BEGIN Study material

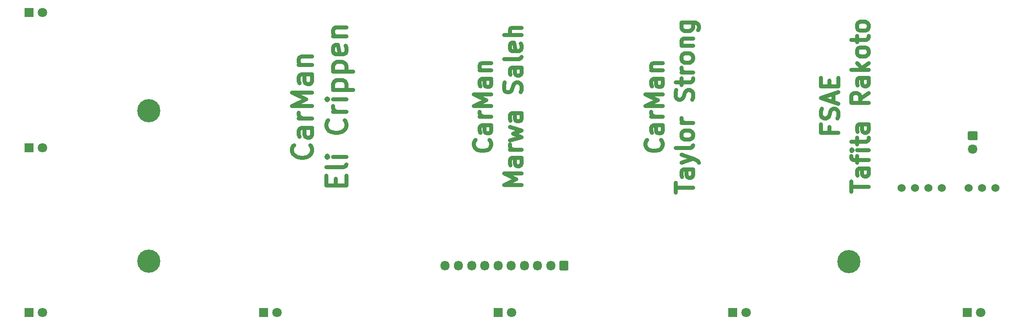
<source format=gbr>
%TF.GenerationSoftware,KiCad,Pcbnew,(5.1.9)-1*%
%TF.CreationDate,2022-03-08T15:51:05-05:00*%
%TF.ProjectId,Front Dash,46726f6e-7420-4446-9173-682e6b696361,rev?*%
%TF.SameCoordinates,Original*%
%TF.FileFunction,Soldermask,Top*%
%TF.FilePolarity,Negative*%
%FSLAX46Y46*%
G04 Gerber Fmt 4.6, Leading zero omitted, Abs format (unit mm)*
G04 Created by KiCad (PCBNEW (5.1.9)-1) date 2022-03-08 15:51:05*
%MOMM*%
%LPD*%
G01*
G04 APERTURE LIST*
%ADD10C,0.762000*%
%ADD11C,1.800000*%
%ADD12R,1.800000X1.800000*%
%ADD13C,1.524000*%
%ADD14C,4.400000*%
%ADD15O,1.850000X1.700000*%
%ADD16O,1.700000X1.850000*%
G04 APERTURE END LIST*
D10*
X115470214Y-65513857D02*
X115651642Y-65695285D01*
X115833071Y-66239571D01*
X115833071Y-66602428D01*
X115651642Y-67146714D01*
X115288785Y-67509571D01*
X114925928Y-67691000D01*
X114200214Y-67872428D01*
X113655928Y-67872428D01*
X112930214Y-67691000D01*
X112567357Y-67509571D01*
X112204500Y-67146714D01*
X112023071Y-66602428D01*
X112023071Y-66239571D01*
X112204500Y-65695285D01*
X112385928Y-65513857D01*
X115833071Y-62248142D02*
X113837357Y-62248142D01*
X113474500Y-62429571D01*
X113293071Y-62792428D01*
X113293071Y-63518142D01*
X113474500Y-63881000D01*
X115651642Y-62248142D02*
X115833071Y-62611000D01*
X115833071Y-63518142D01*
X115651642Y-63881000D01*
X115288785Y-64062428D01*
X114925928Y-64062428D01*
X114563071Y-63881000D01*
X114381642Y-63518142D01*
X114381642Y-62611000D01*
X114200214Y-62248142D01*
X115833071Y-60433857D02*
X113293071Y-60433857D01*
X114018785Y-60433857D02*
X113655928Y-60252428D01*
X113474500Y-60071000D01*
X113293071Y-59708142D01*
X113293071Y-59345285D01*
X115833071Y-58075285D02*
X112023071Y-58075285D01*
X114744500Y-56805285D01*
X112023071Y-55535285D01*
X115833071Y-55535285D01*
X115833071Y-52088142D02*
X113837357Y-52088142D01*
X113474500Y-52269571D01*
X113293071Y-52632428D01*
X113293071Y-53358142D01*
X113474500Y-53721000D01*
X115651642Y-52088142D02*
X115833071Y-52451000D01*
X115833071Y-53358142D01*
X115651642Y-53721000D01*
X115288785Y-53902428D01*
X114925928Y-53902428D01*
X114563071Y-53721000D01*
X114381642Y-53358142D01*
X114381642Y-52451000D01*
X114200214Y-52088142D01*
X113293071Y-50273857D02*
X115833071Y-50273857D01*
X113655928Y-50273857D02*
X113474500Y-50092428D01*
X113293071Y-49729571D01*
X113293071Y-49185285D01*
X113474500Y-48822428D01*
X113837357Y-48641000D01*
X115833071Y-48641000D01*
X120314357Y-73133857D02*
X120314357Y-71863857D01*
X122310071Y-71319571D02*
X122310071Y-73133857D01*
X118500071Y-73133857D01*
X118500071Y-71319571D01*
X122310071Y-69142428D02*
X122128642Y-69505285D01*
X121765785Y-69686714D01*
X118500071Y-69686714D01*
X122310071Y-67691000D02*
X119770071Y-67691000D01*
X118500071Y-67691000D02*
X118681500Y-67872428D01*
X118862928Y-67691000D01*
X118681500Y-67509571D01*
X118500071Y-67691000D01*
X118862928Y-67691000D01*
X121947214Y-60796714D02*
X122128642Y-60978142D01*
X122310071Y-61522428D01*
X122310071Y-61885285D01*
X122128642Y-62429571D01*
X121765785Y-62792428D01*
X121402928Y-62973857D01*
X120677214Y-63155285D01*
X120132928Y-63155285D01*
X119407214Y-62973857D01*
X119044357Y-62792428D01*
X118681500Y-62429571D01*
X118500071Y-61885285D01*
X118500071Y-61522428D01*
X118681500Y-60978142D01*
X118862928Y-60796714D01*
X122310071Y-59163857D02*
X119770071Y-59163857D01*
X120495785Y-59163857D02*
X120132928Y-58982428D01*
X119951500Y-58801000D01*
X119770071Y-58438142D01*
X119770071Y-58075285D01*
X122310071Y-56805285D02*
X119770071Y-56805285D01*
X118500071Y-56805285D02*
X118681500Y-56986714D01*
X118862928Y-56805285D01*
X118681500Y-56623857D01*
X118500071Y-56805285D01*
X118862928Y-56805285D01*
X119770071Y-54991000D02*
X123580071Y-54991000D01*
X119951500Y-54991000D02*
X119770071Y-54628142D01*
X119770071Y-53902428D01*
X119951500Y-53539571D01*
X120132928Y-53358142D01*
X120495785Y-53176714D01*
X121584357Y-53176714D01*
X121947214Y-53358142D01*
X122128642Y-53539571D01*
X122310071Y-53902428D01*
X122310071Y-54628142D01*
X122128642Y-54991000D01*
X119770071Y-51543857D02*
X123580071Y-51543857D01*
X119951500Y-51543857D02*
X119770071Y-51181000D01*
X119770071Y-50455285D01*
X119951500Y-50092428D01*
X120132928Y-49911000D01*
X120495785Y-49729571D01*
X121584357Y-49729571D01*
X121947214Y-49911000D01*
X122128642Y-50092428D01*
X122310071Y-50455285D01*
X122310071Y-51181000D01*
X122128642Y-51543857D01*
X122128642Y-46645285D02*
X122310071Y-47008142D01*
X122310071Y-47733857D01*
X122128642Y-48096714D01*
X121765785Y-48278142D01*
X120314357Y-48278142D01*
X119951500Y-48096714D01*
X119770071Y-47733857D01*
X119770071Y-47008142D01*
X119951500Y-46645285D01*
X120314357Y-46463857D01*
X120677214Y-46463857D01*
X121040071Y-48278142D01*
X119770071Y-44831000D02*
X122310071Y-44831000D01*
X120132928Y-44831000D02*
X119951500Y-44649571D01*
X119770071Y-44286714D01*
X119770071Y-43742428D01*
X119951500Y-43379571D01*
X120314357Y-43198142D01*
X122310071Y-43198142D01*
X181963785Y-64534142D02*
X182121023Y-64691380D01*
X182278261Y-65163095D01*
X182278261Y-65477571D01*
X182121023Y-65949285D01*
X181806547Y-66263761D01*
X181492071Y-66421000D01*
X180863119Y-66578238D01*
X180391404Y-66578238D01*
X179762452Y-66421000D01*
X179447976Y-66263761D01*
X179133500Y-65949285D01*
X178976261Y-65477571D01*
X178976261Y-65163095D01*
X179133500Y-64691380D01*
X179290738Y-64534142D01*
X182278261Y-61703857D02*
X180548642Y-61703857D01*
X180234166Y-61861095D01*
X180076928Y-62175571D01*
X180076928Y-62804523D01*
X180234166Y-63119000D01*
X182121023Y-61703857D02*
X182278261Y-62018333D01*
X182278261Y-62804523D01*
X182121023Y-63119000D01*
X181806547Y-63276238D01*
X181492071Y-63276238D01*
X181177595Y-63119000D01*
X181020357Y-62804523D01*
X181020357Y-62018333D01*
X180863119Y-61703857D01*
X182278261Y-60131476D02*
X180076928Y-60131476D01*
X180705880Y-60131476D02*
X180391404Y-59974238D01*
X180234166Y-59817000D01*
X180076928Y-59502523D01*
X180076928Y-59188047D01*
X182278261Y-58087380D02*
X178976261Y-58087380D01*
X181334833Y-56986714D01*
X178976261Y-55886047D01*
X182278261Y-55886047D01*
X182278261Y-52898523D02*
X180548642Y-52898523D01*
X180234166Y-53055761D01*
X180076928Y-53370238D01*
X180076928Y-53999190D01*
X180234166Y-54313666D01*
X182121023Y-52898523D02*
X182278261Y-53213000D01*
X182278261Y-53999190D01*
X182121023Y-54313666D01*
X181806547Y-54470904D01*
X181492071Y-54470904D01*
X181177595Y-54313666D01*
X181020357Y-53999190D01*
X181020357Y-53213000D01*
X180863119Y-52898523D01*
X180076928Y-51326142D02*
X182278261Y-51326142D01*
X180391404Y-51326142D02*
X180234166Y-51168904D01*
X180076928Y-50854428D01*
X180076928Y-50382714D01*
X180234166Y-50068238D01*
X180548642Y-49911000D01*
X182278261Y-49911000D01*
X184691261Y-74518761D02*
X184691261Y-72631904D01*
X187993261Y-73575333D02*
X184691261Y-73575333D01*
X187993261Y-70116095D02*
X186263642Y-70116095D01*
X185949166Y-70273333D01*
X185791928Y-70587809D01*
X185791928Y-71216761D01*
X185949166Y-71531238D01*
X187836023Y-70116095D02*
X187993261Y-70430571D01*
X187993261Y-71216761D01*
X187836023Y-71531238D01*
X187521547Y-71688476D01*
X187207071Y-71688476D01*
X186892595Y-71531238D01*
X186735357Y-71216761D01*
X186735357Y-70430571D01*
X186578119Y-70116095D01*
X185791928Y-68858190D02*
X187993261Y-68072000D01*
X185791928Y-67285809D02*
X187993261Y-68072000D01*
X188779452Y-68386476D01*
X188936690Y-68543714D01*
X189093928Y-68858190D01*
X187993261Y-65556190D02*
X187836023Y-65870666D01*
X187521547Y-66027904D01*
X184691261Y-66027904D01*
X187993261Y-63826571D02*
X187836023Y-64141047D01*
X187678785Y-64298285D01*
X187364309Y-64455523D01*
X186420880Y-64455523D01*
X186106404Y-64298285D01*
X185949166Y-64141047D01*
X185791928Y-63826571D01*
X185791928Y-63354857D01*
X185949166Y-63040380D01*
X186106404Y-62883142D01*
X186420880Y-62725904D01*
X187364309Y-62725904D01*
X187678785Y-62883142D01*
X187836023Y-63040380D01*
X187993261Y-63354857D01*
X187993261Y-63826571D01*
X187993261Y-61310761D02*
X185791928Y-61310761D01*
X186420880Y-61310761D02*
X186106404Y-61153523D01*
X185949166Y-60996285D01*
X185791928Y-60681809D01*
X185791928Y-60367333D01*
X187836023Y-56908095D02*
X187993261Y-56436380D01*
X187993261Y-55650190D01*
X187836023Y-55335714D01*
X187678785Y-55178476D01*
X187364309Y-55021238D01*
X187049833Y-55021238D01*
X186735357Y-55178476D01*
X186578119Y-55335714D01*
X186420880Y-55650190D01*
X186263642Y-56279142D01*
X186106404Y-56593619D01*
X185949166Y-56750857D01*
X185634690Y-56908095D01*
X185320214Y-56908095D01*
X185005738Y-56750857D01*
X184848500Y-56593619D01*
X184691261Y-56279142D01*
X184691261Y-55492952D01*
X184848500Y-55021238D01*
X185791928Y-54077809D02*
X185791928Y-52819904D01*
X184691261Y-53606095D02*
X187521547Y-53606095D01*
X187836023Y-53448857D01*
X187993261Y-53134380D01*
X187993261Y-52819904D01*
X187993261Y-51719238D02*
X185791928Y-51719238D01*
X186420880Y-51719238D02*
X186106404Y-51562000D01*
X185949166Y-51404761D01*
X185791928Y-51090285D01*
X185791928Y-50775809D01*
X187993261Y-49203428D02*
X187836023Y-49517904D01*
X187678785Y-49675142D01*
X187364309Y-49832380D01*
X186420880Y-49832380D01*
X186106404Y-49675142D01*
X185949166Y-49517904D01*
X185791928Y-49203428D01*
X185791928Y-48731714D01*
X185949166Y-48417238D01*
X186106404Y-48260000D01*
X186420880Y-48102761D01*
X187364309Y-48102761D01*
X187678785Y-48260000D01*
X187836023Y-48417238D01*
X187993261Y-48731714D01*
X187993261Y-49203428D01*
X185791928Y-46687619D02*
X187993261Y-46687619D01*
X186106404Y-46687619D02*
X185949166Y-46530380D01*
X185791928Y-46215904D01*
X185791928Y-45744190D01*
X185949166Y-45429714D01*
X186263642Y-45272476D01*
X187993261Y-45272476D01*
X185791928Y-42284952D02*
X188464976Y-42284952D01*
X188779452Y-42442190D01*
X188936690Y-42599428D01*
X189093928Y-42913904D01*
X189093928Y-43385619D01*
X188936690Y-43700095D01*
X187836023Y-42284952D02*
X187993261Y-42599428D01*
X187993261Y-43228380D01*
X187836023Y-43542857D01*
X187678785Y-43700095D01*
X187364309Y-43857333D01*
X186420880Y-43857333D01*
X186106404Y-43700095D01*
X185949166Y-43542857D01*
X185791928Y-43228380D01*
X185791928Y-42599428D01*
X185949166Y-42284952D01*
X213822642Y-62048571D02*
X213822642Y-63149238D01*
X215552261Y-63149238D02*
X212250261Y-63149238D01*
X212250261Y-61576857D01*
X215395023Y-60476190D02*
X215552261Y-60004476D01*
X215552261Y-59218285D01*
X215395023Y-58903809D01*
X215237785Y-58746571D01*
X214923309Y-58589333D01*
X214608833Y-58589333D01*
X214294357Y-58746571D01*
X214137119Y-58903809D01*
X213979880Y-59218285D01*
X213822642Y-59847238D01*
X213665404Y-60161714D01*
X213508166Y-60318952D01*
X213193690Y-60476190D01*
X212879214Y-60476190D01*
X212564738Y-60318952D01*
X212407500Y-60161714D01*
X212250261Y-59847238D01*
X212250261Y-59061047D01*
X212407500Y-58589333D01*
X214608833Y-57331428D02*
X214608833Y-55759047D01*
X215552261Y-57645904D02*
X212250261Y-56545238D01*
X215552261Y-55444571D01*
X213822642Y-54343904D02*
X213822642Y-53243238D01*
X215552261Y-52771523D02*
X215552261Y-54343904D01*
X212250261Y-54343904D01*
X212250261Y-52771523D01*
X217965261Y-74313142D02*
X217965261Y-72426285D01*
X221267261Y-73369714D02*
X217965261Y-73369714D01*
X221267261Y-69910476D02*
X219537642Y-69910476D01*
X219223166Y-70067714D01*
X219065928Y-70382190D01*
X219065928Y-71011142D01*
X219223166Y-71325619D01*
X221110023Y-69910476D02*
X221267261Y-70224952D01*
X221267261Y-71011142D01*
X221110023Y-71325619D01*
X220795547Y-71482857D01*
X220481071Y-71482857D01*
X220166595Y-71325619D01*
X220009357Y-71011142D01*
X220009357Y-70224952D01*
X219852119Y-69910476D01*
X219065928Y-68809809D02*
X219065928Y-67551904D01*
X221267261Y-68338095D02*
X218436976Y-68338095D01*
X218122500Y-68180857D01*
X217965261Y-67866380D01*
X217965261Y-67551904D01*
X221267261Y-66451238D02*
X219065928Y-66451238D01*
X217965261Y-66451238D02*
X218122500Y-66608476D01*
X218279738Y-66451238D01*
X218122500Y-66294000D01*
X217965261Y-66451238D01*
X218279738Y-66451238D01*
X219065928Y-65350571D02*
X219065928Y-64092666D01*
X217965261Y-64878857D02*
X220795547Y-64878857D01*
X221110023Y-64721619D01*
X221267261Y-64407142D01*
X221267261Y-64092666D01*
X221267261Y-61576857D02*
X219537642Y-61576857D01*
X219223166Y-61734095D01*
X219065928Y-62048571D01*
X219065928Y-62677523D01*
X219223166Y-62992000D01*
X221110023Y-61576857D02*
X221267261Y-61891333D01*
X221267261Y-62677523D01*
X221110023Y-62992000D01*
X220795547Y-63149238D01*
X220481071Y-63149238D01*
X220166595Y-62992000D01*
X220009357Y-62677523D01*
X220009357Y-61891333D01*
X219852119Y-61576857D01*
X221267261Y-55601809D02*
X219694880Y-56702476D01*
X221267261Y-57488666D02*
X217965261Y-57488666D01*
X217965261Y-56230761D01*
X218122500Y-55916285D01*
X218279738Y-55759047D01*
X218594214Y-55601809D01*
X219065928Y-55601809D01*
X219380404Y-55759047D01*
X219537642Y-55916285D01*
X219694880Y-56230761D01*
X219694880Y-57488666D01*
X221267261Y-52771523D02*
X219537642Y-52771523D01*
X219223166Y-52928761D01*
X219065928Y-53243238D01*
X219065928Y-53872190D01*
X219223166Y-54186666D01*
X221110023Y-52771523D02*
X221267261Y-53086000D01*
X221267261Y-53872190D01*
X221110023Y-54186666D01*
X220795547Y-54343904D01*
X220481071Y-54343904D01*
X220166595Y-54186666D01*
X220009357Y-53872190D01*
X220009357Y-53086000D01*
X219852119Y-52771523D01*
X221267261Y-51199142D02*
X217965261Y-51199142D01*
X220009357Y-50884666D02*
X221267261Y-49941238D01*
X219065928Y-49941238D02*
X220323833Y-51199142D01*
X221267261Y-48054380D02*
X221110023Y-48368857D01*
X220952785Y-48526095D01*
X220638309Y-48683333D01*
X219694880Y-48683333D01*
X219380404Y-48526095D01*
X219223166Y-48368857D01*
X219065928Y-48054380D01*
X219065928Y-47582666D01*
X219223166Y-47268190D01*
X219380404Y-47110952D01*
X219694880Y-46953714D01*
X220638309Y-46953714D01*
X220952785Y-47110952D01*
X221110023Y-47268190D01*
X221267261Y-47582666D01*
X221267261Y-48054380D01*
X219065928Y-46010285D02*
X219065928Y-44752380D01*
X217965261Y-45538571D02*
X220795547Y-45538571D01*
X221110023Y-45381333D01*
X221267261Y-45066857D01*
X221267261Y-44752380D01*
X221267261Y-43180000D02*
X221110023Y-43494476D01*
X220952785Y-43651714D01*
X220638309Y-43808952D01*
X219694880Y-43808952D01*
X219380404Y-43651714D01*
X219223166Y-43494476D01*
X219065928Y-43180000D01*
X219065928Y-42708285D01*
X219223166Y-42393809D01*
X219380404Y-42236571D01*
X219694880Y-42079333D01*
X220638309Y-42079333D01*
X220952785Y-42236571D01*
X221110023Y-42393809D01*
X221267261Y-42708285D01*
X221267261Y-43180000D01*
X149451785Y-64534142D02*
X149609023Y-64691380D01*
X149766261Y-65163095D01*
X149766261Y-65477571D01*
X149609023Y-65949285D01*
X149294547Y-66263761D01*
X148980071Y-66421000D01*
X148351119Y-66578238D01*
X147879404Y-66578238D01*
X147250452Y-66421000D01*
X146935976Y-66263761D01*
X146621500Y-65949285D01*
X146464261Y-65477571D01*
X146464261Y-65163095D01*
X146621500Y-64691380D01*
X146778738Y-64534142D01*
X149766261Y-61703857D02*
X148036642Y-61703857D01*
X147722166Y-61861095D01*
X147564928Y-62175571D01*
X147564928Y-62804523D01*
X147722166Y-63119000D01*
X149609023Y-61703857D02*
X149766261Y-62018333D01*
X149766261Y-62804523D01*
X149609023Y-63119000D01*
X149294547Y-63276238D01*
X148980071Y-63276238D01*
X148665595Y-63119000D01*
X148508357Y-62804523D01*
X148508357Y-62018333D01*
X148351119Y-61703857D01*
X149766261Y-60131476D02*
X147564928Y-60131476D01*
X148193880Y-60131476D02*
X147879404Y-59974238D01*
X147722166Y-59817000D01*
X147564928Y-59502523D01*
X147564928Y-59188047D01*
X149766261Y-58087380D02*
X146464261Y-58087380D01*
X148822833Y-56986714D01*
X146464261Y-55886047D01*
X149766261Y-55886047D01*
X149766261Y-52898523D02*
X148036642Y-52898523D01*
X147722166Y-53055761D01*
X147564928Y-53370238D01*
X147564928Y-53999190D01*
X147722166Y-54313666D01*
X149609023Y-52898523D02*
X149766261Y-53213000D01*
X149766261Y-53999190D01*
X149609023Y-54313666D01*
X149294547Y-54470904D01*
X148980071Y-54470904D01*
X148665595Y-54313666D01*
X148508357Y-53999190D01*
X148508357Y-53213000D01*
X148351119Y-52898523D01*
X147564928Y-51326142D02*
X149766261Y-51326142D01*
X147879404Y-51326142D02*
X147722166Y-51168904D01*
X147564928Y-50854428D01*
X147564928Y-50382714D01*
X147722166Y-50068238D01*
X148036642Y-49911000D01*
X149766261Y-49911000D01*
X155481261Y-73103619D02*
X152179261Y-73103619D01*
X154537833Y-72002952D01*
X152179261Y-70902285D01*
X155481261Y-70902285D01*
X155481261Y-67914761D02*
X153751642Y-67914761D01*
X153437166Y-68072000D01*
X153279928Y-68386476D01*
X153279928Y-69015428D01*
X153437166Y-69329904D01*
X155324023Y-67914761D02*
X155481261Y-68229238D01*
X155481261Y-69015428D01*
X155324023Y-69329904D01*
X155009547Y-69487142D01*
X154695071Y-69487142D01*
X154380595Y-69329904D01*
X154223357Y-69015428D01*
X154223357Y-68229238D01*
X154066119Y-67914761D01*
X155481261Y-66342380D02*
X153279928Y-66342380D01*
X153908880Y-66342380D02*
X153594404Y-66185142D01*
X153437166Y-66027904D01*
X153279928Y-65713428D01*
X153279928Y-65398952D01*
X153279928Y-64612761D02*
X155481261Y-63983809D01*
X153908880Y-63354857D01*
X155481261Y-62725904D01*
X153279928Y-62096952D01*
X155481261Y-59423904D02*
X153751642Y-59423904D01*
X153437166Y-59581142D01*
X153279928Y-59895619D01*
X153279928Y-60524571D01*
X153437166Y-60839047D01*
X155324023Y-59423904D02*
X155481261Y-59738380D01*
X155481261Y-60524571D01*
X155324023Y-60839047D01*
X155009547Y-60996285D01*
X154695071Y-60996285D01*
X154380595Y-60839047D01*
X154223357Y-60524571D01*
X154223357Y-59738380D01*
X154066119Y-59423904D01*
X155324023Y-55492952D02*
X155481261Y-55021238D01*
X155481261Y-54235047D01*
X155324023Y-53920571D01*
X155166785Y-53763333D01*
X154852309Y-53606095D01*
X154537833Y-53606095D01*
X154223357Y-53763333D01*
X154066119Y-53920571D01*
X153908880Y-54235047D01*
X153751642Y-54864000D01*
X153594404Y-55178476D01*
X153437166Y-55335714D01*
X153122690Y-55492952D01*
X152808214Y-55492952D01*
X152493738Y-55335714D01*
X152336500Y-55178476D01*
X152179261Y-54864000D01*
X152179261Y-54077809D01*
X152336500Y-53606095D01*
X155481261Y-50775809D02*
X153751642Y-50775809D01*
X153437166Y-50933047D01*
X153279928Y-51247523D01*
X153279928Y-51876476D01*
X153437166Y-52190952D01*
X155324023Y-50775809D02*
X155481261Y-51090285D01*
X155481261Y-51876476D01*
X155324023Y-52190952D01*
X155009547Y-52348190D01*
X154695071Y-52348190D01*
X154380595Y-52190952D01*
X154223357Y-51876476D01*
X154223357Y-51090285D01*
X154066119Y-50775809D01*
X155481261Y-48731714D02*
X155324023Y-49046190D01*
X155009547Y-49203428D01*
X152179261Y-49203428D01*
X155324023Y-46215904D02*
X155481261Y-46530380D01*
X155481261Y-47159333D01*
X155324023Y-47473809D01*
X155009547Y-47631047D01*
X153751642Y-47631047D01*
X153437166Y-47473809D01*
X153279928Y-47159333D01*
X153279928Y-46530380D01*
X153437166Y-46215904D01*
X153751642Y-46058666D01*
X154066119Y-46058666D01*
X154380595Y-47631047D01*
X155481261Y-44643523D02*
X152179261Y-44643523D01*
X155481261Y-43228380D02*
X153751642Y-43228380D01*
X153437166Y-43385619D01*
X153279928Y-43700095D01*
X153279928Y-44171809D01*
X153437166Y-44486285D01*
X153594404Y-44643523D01*
D11*
%TO.C,D1*%
X242570000Y-97282000D03*
D12*
X240030000Y-97282000D03*
%TD*%
D11*
%TO.C,D7*%
X64770000Y-97282000D03*
D12*
X62230000Y-97282000D03*
%TD*%
D11*
%TO.C,D6*%
X64770000Y-66040000D03*
D12*
X62230000Y-66040000D03*
%TD*%
D11*
%TO.C,D5*%
X64770000Y-40386000D03*
D12*
X62230000Y-40386000D03*
%TD*%
D11*
%TO.C,D4*%
X109220000Y-97282000D03*
D12*
X106680000Y-97282000D03*
%TD*%
D11*
%TO.C,D3*%
X153670000Y-97282000D03*
D12*
X151130000Y-97282000D03*
%TD*%
D11*
%TO.C,D2*%
X198120000Y-97282000D03*
D12*
X195580000Y-97282000D03*
%TD*%
D13*
%TO.C,PS1*%
X227584000Y-73660000D03*
X230124000Y-73660000D03*
X232664000Y-73660000D03*
X235204000Y-73660000D03*
X240284000Y-73660000D03*
X242824000Y-73660000D03*
X245364000Y-73660000D03*
%TD*%
D14*
%TO.C,H3*%
X217551000Y-87630000D03*
%TD*%
%TO.C,H2*%
X84861400Y-59004200D03*
%TD*%
%TO.C,H1*%
X84861400Y-87579200D03*
%TD*%
D15*
%TO.C,J2*%
X241046000Y-66254000D03*
G36*
G01*
X240371000Y-62904000D02*
X241721000Y-62904000D01*
G75*
G02*
X241971000Y-63154000I0J-250000D01*
G01*
X241971000Y-64354000D01*
G75*
G02*
X241721000Y-64604000I-250000J0D01*
G01*
X240371000Y-64604000D01*
G75*
G02*
X240121000Y-64354000I0J250000D01*
G01*
X240121000Y-63154000D01*
G75*
G02*
X240371000Y-62904000I250000J0D01*
G01*
G37*
%TD*%
D16*
%TO.C,J1*%
X141076000Y-88392000D03*
X143576000Y-88392000D03*
X146076000Y-88392000D03*
X148576000Y-88392000D03*
X151076000Y-88392000D03*
X153576000Y-88392000D03*
X156076000Y-88392000D03*
X158576000Y-88392000D03*
X161076000Y-88392000D03*
G36*
G01*
X164426000Y-87717000D02*
X164426000Y-89067000D01*
G75*
G02*
X164176000Y-89317000I-250000J0D01*
G01*
X162976000Y-89317000D01*
G75*
G02*
X162726000Y-89067000I0J250000D01*
G01*
X162726000Y-87717000D01*
G75*
G02*
X162976000Y-87467000I250000J0D01*
G01*
X164176000Y-87467000D01*
G75*
G02*
X164426000Y-87717000I0J-250000D01*
G01*
G37*
%TD*%
M02*

</source>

END Study material

**What is expected**
Check each line in the records above for the word "format". Return those that have it.

**Exercise result**
<source format=gbr>
G04 Gerber Fmt 4.6, Leading zero omitted, Abs format (unit mm)*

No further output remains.